I have a custom .d.ts
file for an external module that looks like
declare module 'vertices-bounding-box' {
export default function boundingBox(positions: [number,number,number][]): [number, number]
}
Instead of [number,number,number]
I would like to use a type from another module like:
import { vec3 } from 'gl-matrix';
declare module 'vertices-bounding-box' {
export default function boundingBox(positions: vec3[]): [number, number]
}
TSC complains when I add the import statement for vec3
saying:
Invalid module name in augmentation. Module 'vertices-bounding-box' resolves to an untyped
module at '/Users/kevzettler/code/hypeworks/node_modules/vertices-bounding-box/index.js', which cannot be augmented. [2665]

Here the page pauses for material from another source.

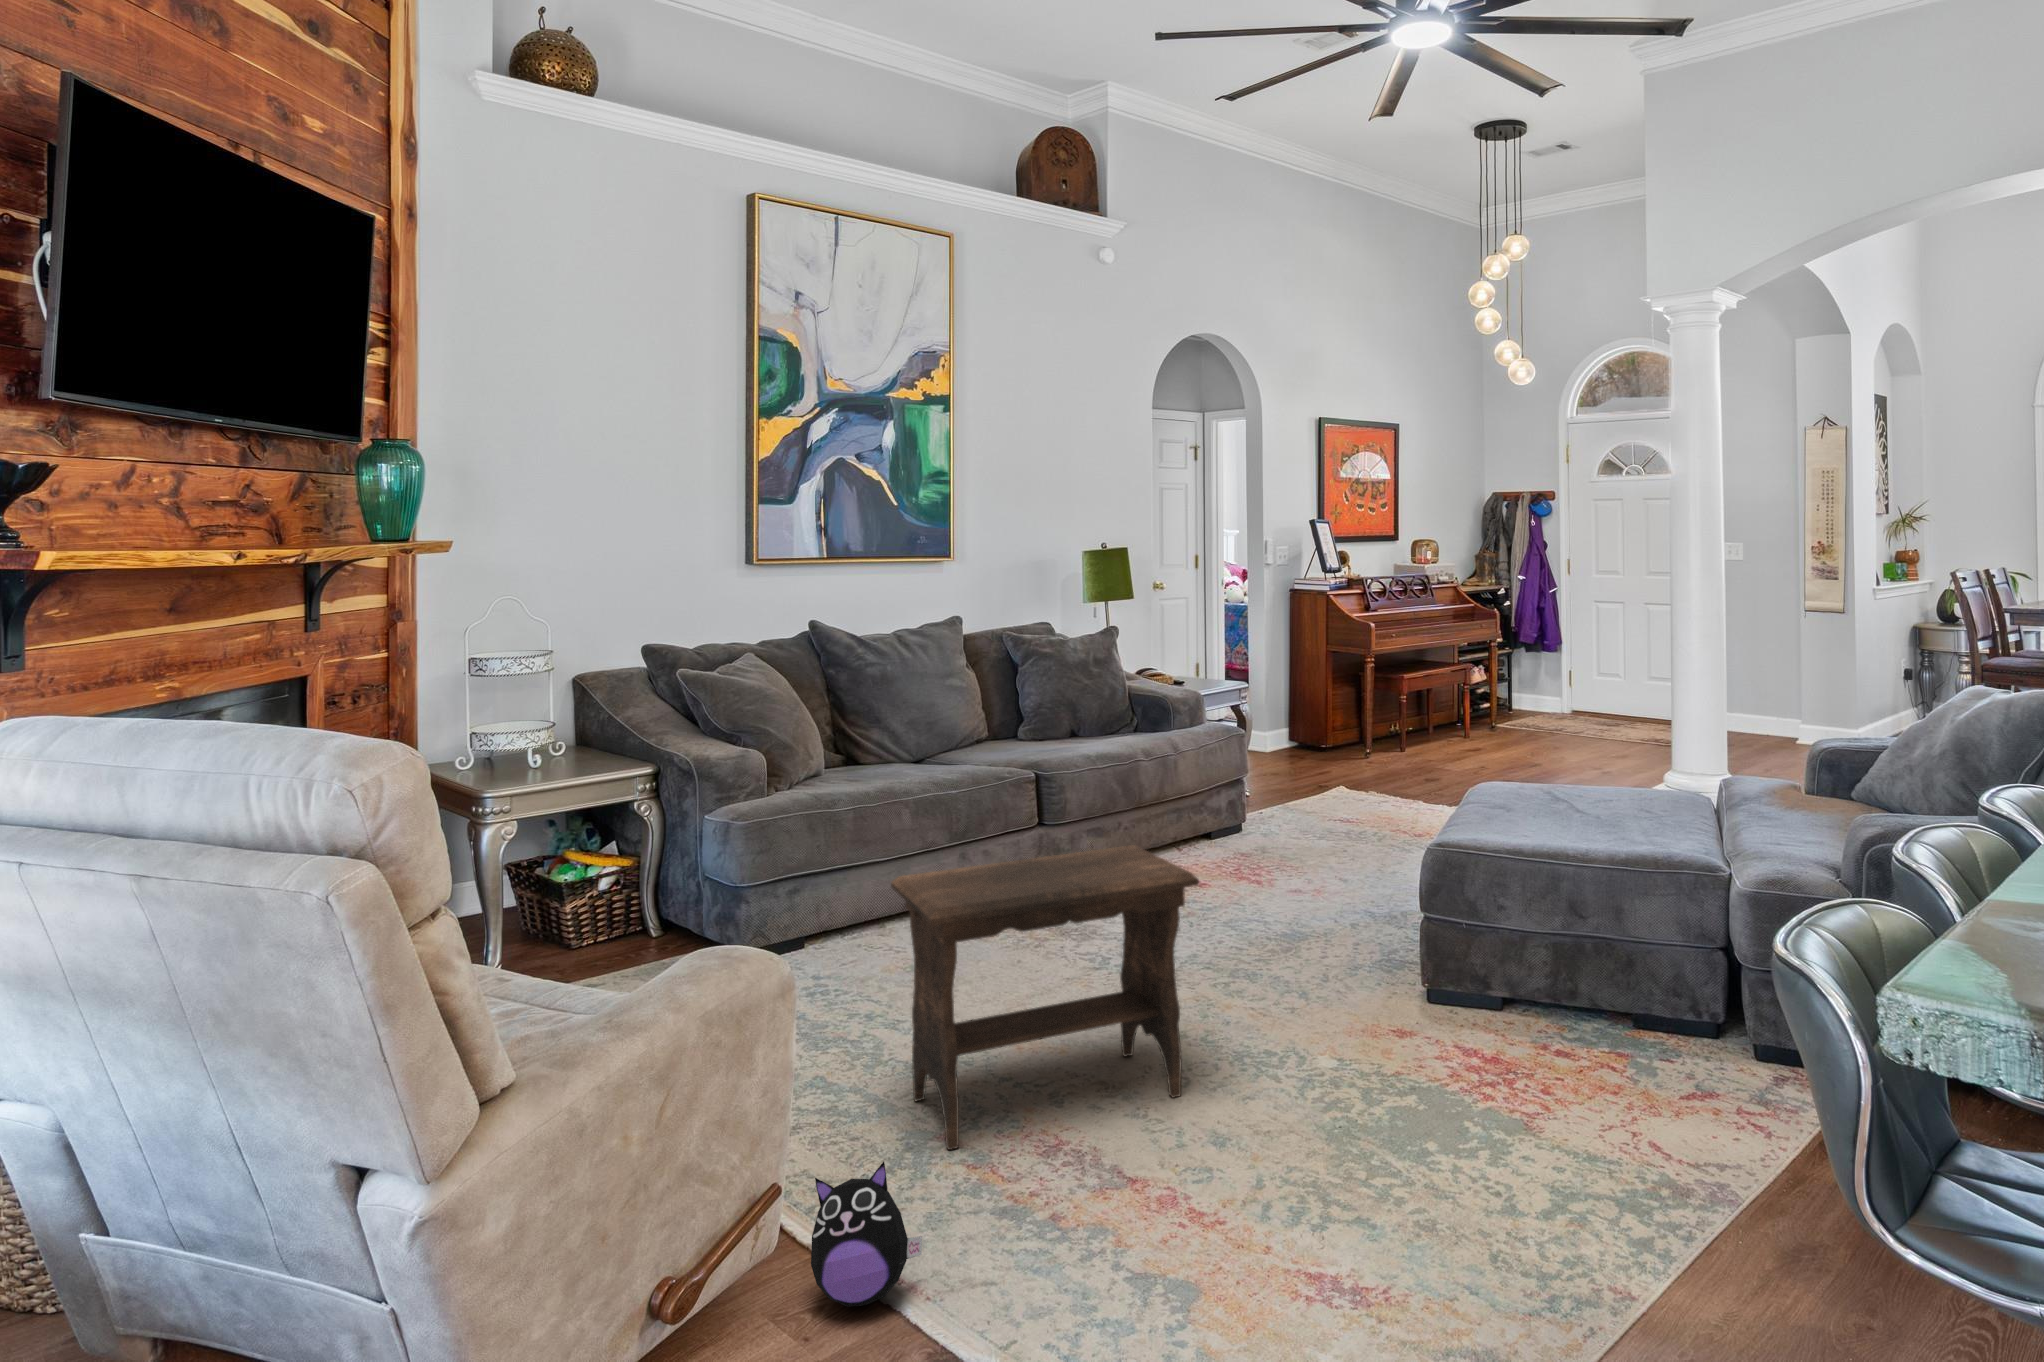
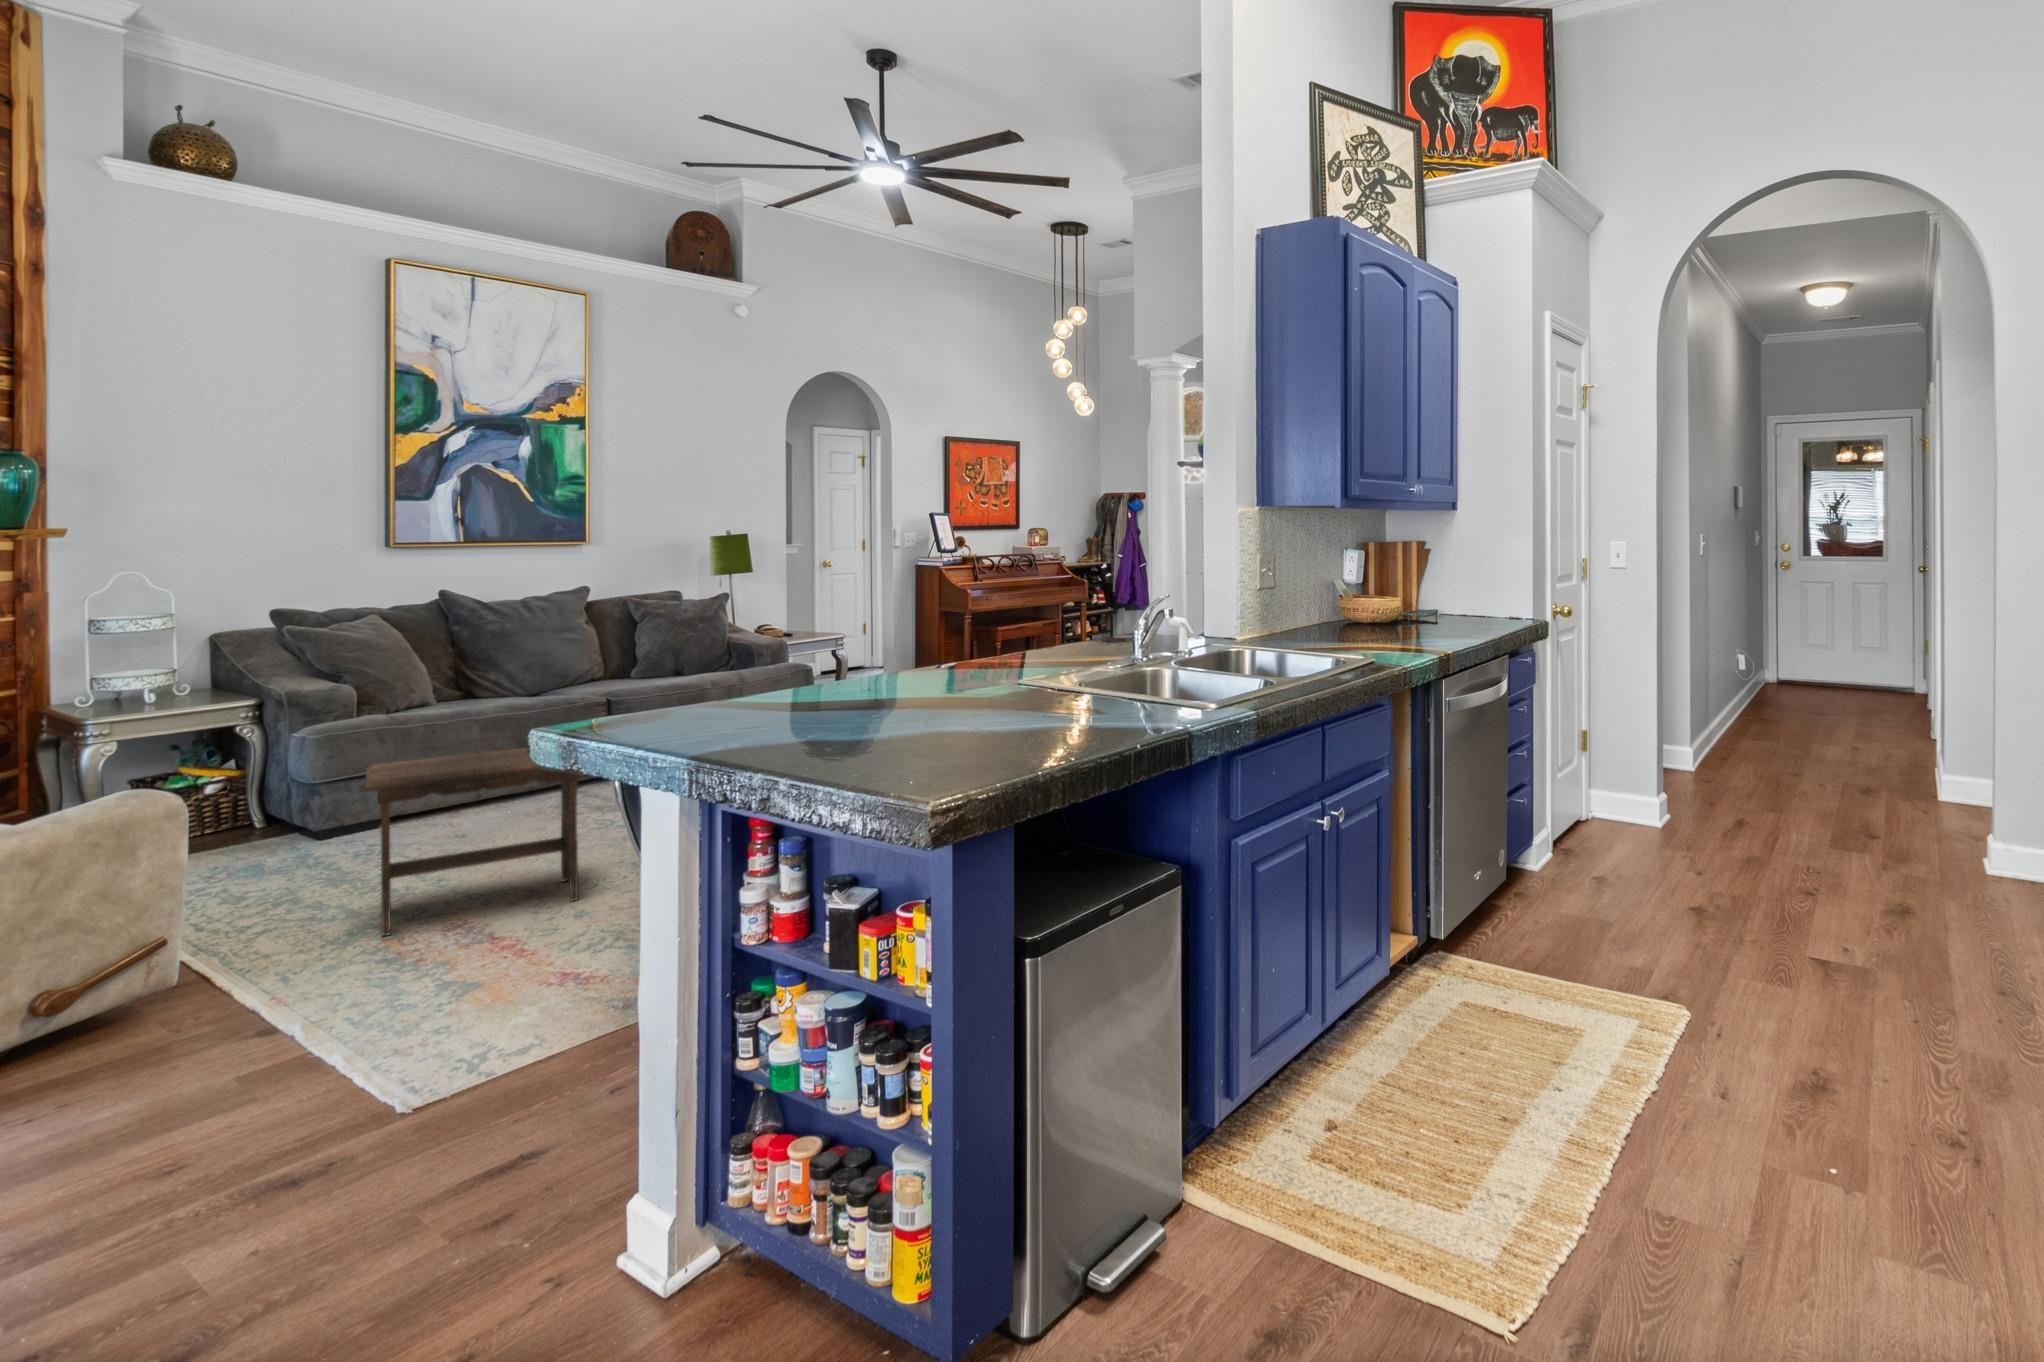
plush toy: present [811,1162,922,1307] -> none [211,927,301,1012]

You just showed the most prevalent use case for import types in TypeScript:
Modules can import types declared in other modules. But non-module global scripts cannot access types declared in modules. Enter import types.
In other words, this language feature allows to import types of an external module 'gl-matrix'
from within the global scope of your project .d.ts
file like this:
// ext-module.d.ts, important: don't use ES import statement here
declare module 'vertices-bounding-box' {
export default function boundingBox(
positions: Array<import("gl-matrix").vec3>): [number, number]
}
Note: A file without ES import
/export
is a global script and not a module.
'vertices-bounding-box'
does not come with its own types, so these need to be declared in a global script file as shown above.
For cases, where you wanted to extend already existing types like from DefinitelyTyped / @types
, you would keep the top-level ES import
import { vec3 } from 'gl-matrix';
// ...
in this file, as module augmentation needs a module.